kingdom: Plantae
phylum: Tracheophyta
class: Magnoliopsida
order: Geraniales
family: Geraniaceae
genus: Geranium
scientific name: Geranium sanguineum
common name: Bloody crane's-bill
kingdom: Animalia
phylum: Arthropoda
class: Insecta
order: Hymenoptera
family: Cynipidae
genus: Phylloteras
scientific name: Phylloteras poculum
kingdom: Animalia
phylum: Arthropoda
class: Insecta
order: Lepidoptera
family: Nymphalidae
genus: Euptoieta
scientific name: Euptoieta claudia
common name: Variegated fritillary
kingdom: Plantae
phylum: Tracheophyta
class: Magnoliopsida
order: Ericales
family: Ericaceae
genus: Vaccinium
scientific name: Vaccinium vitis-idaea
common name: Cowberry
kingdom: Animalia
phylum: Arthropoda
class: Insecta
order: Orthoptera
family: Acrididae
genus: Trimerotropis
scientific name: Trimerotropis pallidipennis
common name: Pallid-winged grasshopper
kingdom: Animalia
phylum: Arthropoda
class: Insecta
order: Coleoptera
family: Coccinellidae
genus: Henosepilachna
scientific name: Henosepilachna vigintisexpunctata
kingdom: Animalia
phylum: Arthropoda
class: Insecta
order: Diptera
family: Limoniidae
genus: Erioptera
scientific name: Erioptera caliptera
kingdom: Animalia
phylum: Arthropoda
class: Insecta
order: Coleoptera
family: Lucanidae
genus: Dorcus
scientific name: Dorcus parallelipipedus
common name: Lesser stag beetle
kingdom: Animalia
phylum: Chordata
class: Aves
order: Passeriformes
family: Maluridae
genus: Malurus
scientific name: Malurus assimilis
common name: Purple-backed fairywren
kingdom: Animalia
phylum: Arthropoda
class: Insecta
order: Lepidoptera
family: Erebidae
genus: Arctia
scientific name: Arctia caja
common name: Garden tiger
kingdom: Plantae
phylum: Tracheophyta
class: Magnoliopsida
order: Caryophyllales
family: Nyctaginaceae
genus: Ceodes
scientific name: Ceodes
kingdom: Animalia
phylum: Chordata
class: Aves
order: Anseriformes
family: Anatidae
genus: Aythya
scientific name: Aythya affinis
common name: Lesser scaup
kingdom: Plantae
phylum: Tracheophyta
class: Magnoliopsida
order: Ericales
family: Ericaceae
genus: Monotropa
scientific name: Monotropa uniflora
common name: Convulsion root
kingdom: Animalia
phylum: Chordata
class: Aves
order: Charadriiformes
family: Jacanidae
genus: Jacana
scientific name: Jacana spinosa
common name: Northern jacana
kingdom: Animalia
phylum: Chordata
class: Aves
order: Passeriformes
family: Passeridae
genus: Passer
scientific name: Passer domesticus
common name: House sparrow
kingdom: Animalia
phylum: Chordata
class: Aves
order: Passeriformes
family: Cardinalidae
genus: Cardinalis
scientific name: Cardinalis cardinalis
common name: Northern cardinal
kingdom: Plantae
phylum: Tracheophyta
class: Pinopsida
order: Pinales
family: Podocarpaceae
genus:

..............................

_Given instruction:_ Transcribe, word for word, the part of the records above that opens with their first line and closes with the line containing "genus: Phylloteras", including both of those lines.

_Full solution:_
kingdom: Plantae
phylum: Tracheophyta
class: Magnoliopsida
order: Geraniales
family: Geraniaceae
genus: Geranium
scientific name: Geranium sanguineum
common name: Bloody crane's-bill
kingdom: Animalia
phylum: Arthropoda
class: Insecta
order: Hymenoptera
family: Cynipidae
genus: Phylloteras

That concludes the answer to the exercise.